I was glad to see they weren’t referring to the B-2 crash in Guam!!!
Seriously cool. You have to wonder how much fuel that takes, but what a capability!
that isn’t funny... But I did have to laugh.
WOOOHOOO!
The rules say I have to use the original title. Sorry :)
I wasn't criticizing you, just the author of the headline.
np :)
AVweb | World's Premier Independent Aviation News Resource
June 5, 2008
Update: B-2 Crash Caused By Waterlogged Sensors
By Glenn Pew, Contributing Editor, Video Editor
The crash on takeoff of a 509th Air Wing, Air Force B-2 Spirit bomber, Feb. 23, operating at Andersen Air Force Base, Guam, was caused by water in the aircraft's sensors, according to an Air Combat report issued Thursday. Specifically, moisture in three port transducer units "distorted data introduced by a B-2 Spirit's air data system" that led to flawed information entering the bomber's flight control computers. The aircraft was reacting to inaccurate airspeed and a "perceived" negative angle of attack. This resulted in an "uncommanded 30 degree nose-high pitch-up on takeoff," according to the Air Force.
Major Ryan Link and Captain Justin Grieve, the aircraft's two pilots and the only two aboard, were unable to regain control and safely ejected just as the aircraft stalled and mushed into the ground and its left wing impacted the ground. The $1.4 billion aircraft crashed just off the left side of the runway and exploded. It was the first-ever B-2 crash and followed 75,000 hours of loss-free service. Link and Grieve both suffered injuries during ejection, with Grieve suffering compression fractures to his spine.
The report points to the inaccurate readings as contributing factors, adding that ineffective communication of critical information about a technique used to remove moisture from the sensors also contributed. It's possible that all the maintenance crew had to do to avert the accident was turn on the pitot heat prior to performing air data calibrations. But the suggested technique was not part of checklist procedures.
Considering the development budget is split among a handful of prototypes, the F-35 series are currently the most expensive. That will change once it enters series production.
That, or the copy editor is an idiot.
Considering the development budget is split among a handful of prototypes, the F-35 series are currently the most expensive. That will change once it enters series production.
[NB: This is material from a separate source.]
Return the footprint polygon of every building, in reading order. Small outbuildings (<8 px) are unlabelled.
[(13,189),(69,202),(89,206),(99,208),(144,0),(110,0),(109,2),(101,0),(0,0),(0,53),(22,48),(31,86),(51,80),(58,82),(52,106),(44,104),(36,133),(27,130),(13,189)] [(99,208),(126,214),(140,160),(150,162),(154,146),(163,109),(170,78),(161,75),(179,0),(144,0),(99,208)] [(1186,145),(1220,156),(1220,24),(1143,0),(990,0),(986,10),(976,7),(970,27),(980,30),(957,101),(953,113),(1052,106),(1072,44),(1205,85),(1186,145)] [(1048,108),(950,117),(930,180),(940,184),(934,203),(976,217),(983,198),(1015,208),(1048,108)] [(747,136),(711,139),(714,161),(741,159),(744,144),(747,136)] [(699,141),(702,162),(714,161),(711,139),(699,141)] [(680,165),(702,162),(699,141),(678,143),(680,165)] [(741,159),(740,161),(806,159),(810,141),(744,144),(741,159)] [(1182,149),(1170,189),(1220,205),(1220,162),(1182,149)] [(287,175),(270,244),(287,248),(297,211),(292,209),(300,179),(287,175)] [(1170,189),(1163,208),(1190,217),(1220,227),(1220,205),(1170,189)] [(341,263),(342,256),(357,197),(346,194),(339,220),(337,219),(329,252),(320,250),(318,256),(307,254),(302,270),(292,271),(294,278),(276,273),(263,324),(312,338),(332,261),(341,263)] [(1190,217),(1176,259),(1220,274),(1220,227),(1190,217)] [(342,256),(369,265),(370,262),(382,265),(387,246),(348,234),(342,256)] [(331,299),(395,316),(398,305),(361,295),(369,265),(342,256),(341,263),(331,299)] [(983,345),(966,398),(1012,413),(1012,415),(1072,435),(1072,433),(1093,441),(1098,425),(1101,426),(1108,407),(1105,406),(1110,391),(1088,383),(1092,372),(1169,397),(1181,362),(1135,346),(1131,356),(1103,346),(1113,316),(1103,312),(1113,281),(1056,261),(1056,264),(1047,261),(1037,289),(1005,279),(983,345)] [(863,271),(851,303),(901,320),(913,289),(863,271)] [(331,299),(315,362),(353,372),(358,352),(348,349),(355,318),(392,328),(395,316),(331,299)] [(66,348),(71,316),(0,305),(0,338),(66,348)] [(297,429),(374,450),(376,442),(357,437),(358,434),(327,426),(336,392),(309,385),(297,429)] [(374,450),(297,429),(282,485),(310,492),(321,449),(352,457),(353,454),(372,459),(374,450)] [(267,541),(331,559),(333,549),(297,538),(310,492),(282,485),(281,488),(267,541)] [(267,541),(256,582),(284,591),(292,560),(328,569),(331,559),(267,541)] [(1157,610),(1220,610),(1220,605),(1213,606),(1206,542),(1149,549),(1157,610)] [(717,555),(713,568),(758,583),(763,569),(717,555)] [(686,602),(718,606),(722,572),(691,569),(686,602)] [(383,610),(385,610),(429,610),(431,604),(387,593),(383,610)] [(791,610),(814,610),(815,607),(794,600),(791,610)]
That, or the copy editor is an idiot.
You are correct, and it used to infuriate me when they gored my own personal ox in the process of publishing accounting illiteracy. The first prototype of a plane is fabulously expensive, viewed - properly - as embodying all the design cost of model. All that $$ buys you the first prototype - the first prototype and the ability to make subsequent aircraft of the type at a more-or-less reasonable cost. But that form of accounting requires you to be realistgic about the fact that the money spent to design and build the prototype, once spent, is "runway behind you, or altitude above you, or fuel used." That money, already gone, has no bearing on whether it makes sense to build the next one, or in general what production rate makes sense. So the first prototype cost a great deal of money to build - but its replacement cost is simply the cost of construction of one additional plane.From that POV the development of the F-18 was a foolish choice. There was no case that the plane would be superior to the existing Navy aircraft - it wasn't even designed to be as good, it was designed to be cheaper to produce. And yet the cost and the technical risk of the development should have predominated in the balance against the (putatively higher) production cost of the F-14, the development cost of the F-14 being a long-sunk cost and thus irrelevant to any current decision. Instead, journalists and Democrats (redundancy) insisted on calling the unit price of the F-14 the total cost of the program divided by total build. An accounting procedure which would always favor paper tiger new designs over the continued construction of a known-quantity design. IOW, it makes "better" not only permanently at war with "good enough," but permanently triumphant over good enough. Meaning, you will never have anything but paper tigers and no actual equipment.
Disclaimer: Opinions posted on Free Republic are those of the individual posters and do not necessarily represent the opinion of Free Republic or its management. All materials posted herein are protected by copyright law and the exemption for fair use of copyrighted works.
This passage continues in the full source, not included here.